EXERCISE INSTRUCTIONS » Search the records for the word "biglietti". Copy every line where it appears.
┌─ INFORMATION GIVEN
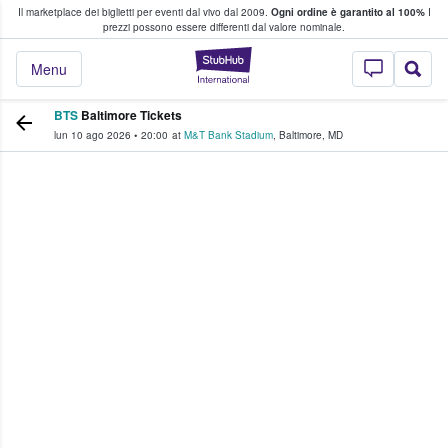
Il marketplace dei biglietti per eventi dal vivo dal 2009.
Ogni ordine è garantito al 100%
I
i fan comprano e vendono biglietti
prezzi possono essere differenti dal valore nominale.
StubHub - Dove i 
Menu
BTS
Baltimore Tickets
lun 10 ago 2026
•
20:00
at
M&T Bank Stadium
,
Baltimore
,
MD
└─
OUTPUT BELOW »
Il marketplace dei biglietti per eventi dal vivo dal 2009.
i fan comprano e vendono biglietti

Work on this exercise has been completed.